Top of Study text

“Understanding the sick person”

“Understanding the sick person”

Towards a medicine of care

by Dr med Sabine Vuilleumier-Koch

After all his critical books on medicine in the recent years Giovanni Maio presents “book of encouragement” with his latest work. As a philosopher and physician with extensive clinical experience, it is a matter of great concern to him to give patients hope. Furthermore, he wants to encourage all those who care for people in outpatient and inpatient facilities day by day to focus on what is relevant and to encourage them to maintain their inner values and let them not be taken away by economisation and a one-sided technical-scientific medicine. For his presentation Maio chose an understandable language.

Giovanni Maio recognises that the greatest asset of medical professions is the inner commitment to serve suffering people. The current system of medicine increasingly degrades this intrinsic motivation. Maio wants to stop this degradation by raising the awareness of how valuable this inner commitment is. Based on encounters with patients, reports from medical students and experiences in public discussions he presents his reflections built on great accuracy and humaneness. In the first part of the book, he takes the reader to come quite close to the sick person and this way he enables him to sympathise with a “situation dropped out of normality”. The ability to sympathise is – in addition to the indispensable medical expertise – a basic requirement for success in medical treatment. In the second part of the book, Maio develops ways of coping with illness that are helpful and valuable for both patients and clinicians.

Core qualifications of a physician

In our time, the treatment of the sick person follows the theoretical demands of industrial production more and more, which does not correspond in any way to the reality of a successful treatment. With regard to this erroneous comparison between medical treatment and industrial process, Giovanni Maio response is that medicine is not about following operation instructions, but: “The core qualification of a physician is the skillful handling of complexity, dealing with uncertainty, the professional management of uncertainties and on the basis of these qualifications finally the careful exploration of what is best for the particular patient.” Already in the first part of the book, Giovanni Maio introduces a concept whose meaning will be more apparent later: the concept of dialogue. In medicine, good decisions can’t emerge without dialogue.

“Culture of care”

Bottom of Study text

» Task statement: Continue the review of Giovanni Maio's book on understanding the sick person, starting with the section under its last heading.

Top of Listed entries

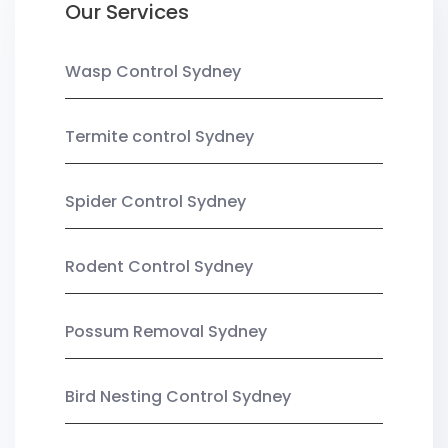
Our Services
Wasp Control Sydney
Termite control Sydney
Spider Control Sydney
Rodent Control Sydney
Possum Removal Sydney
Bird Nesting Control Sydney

Bottom of Listed entries

» Output of the task:
Giovanni Maio chose four major challenges of medicine as examples for many others. The treatment of pain, cancer, dementia and “dealing with the dying” shall refer to what is the core of the medical task, namely “taking care of people who suffer from symptoms and illnesses that cannot just be eradicated with an appropriate handling.” Especially these people run the risk of falling through the grid of a more economical approach to medicine. Maio develops approaches to people with these ailments that are encouraging and liberating both for the patient and for the helper. In a “culture of care” the own potential will be recognized and it can be learned how to cope with multiple symptoms in a life enabling way.

Anthropological preconditions

Maio as a doctor, is always taking a position based on binding anthropological basic requirements: “For man is not an egolocial being, but he is fundamentally aligned with the others and can’t do anything by himself, out of himself. And it is with the capacity to make another human being feel that he is not alone in his distress, that every person has the chance to give back what he received from others in many ways – and it is exactly this chance that medicine provides.” To cope with dementia which can’t be “rendered positive” by any means, requires to look at the whole human community: “So to challenge dementia can also be an opportunity for a new way to discover the concern for vulnerable people as a core cultural achievement of society.”

No to ethical resignation

Giovanni Maio takes a determined position to assisted suicide which is being increasingly propagated today: “Why do we ask primarily about freedom (of choice) in the case of an assisted suicide and not about the misery which has led to it?” Only to ask if somebody has well-considered his suicide or not is a reductionist approach to this essentially important subject and at the same time an ethical resignation.” People in need do not primarily wish their death but other conditions of their lives which however seem to be inaccessible to them. Only if the helper is willing to get involved into the sick person’s need, to listen very carefully, can he develop a way out together with the suffering patient.

“Ways of coping”

Every single passage of the chapter “Ways of Coping” entails precious advice for the encounter between helper and patient and the conduct in practice: “Learning to accept – the good life as the art of taking steps”, “Confidence – or why sueing for the essential is impossible”, “hope – what hope can mean for modern medicine” and “to understand the sick (person)”. Giovanni Maio here also questions much that made its way into hospitals and practices in the course of the last years dictated by economisation. The relationship of trust must not degenerate to become a contractual relationship. “It is the interpersonal relation which makes the encounter of a person in need and a qualified helper to be a sustainable relationship of confidence.” And: “If we succeed to create an encounter out of the physician-patient consultation in the proper sense of a true ‘encounter of togetherness’, a space for hope is opened.”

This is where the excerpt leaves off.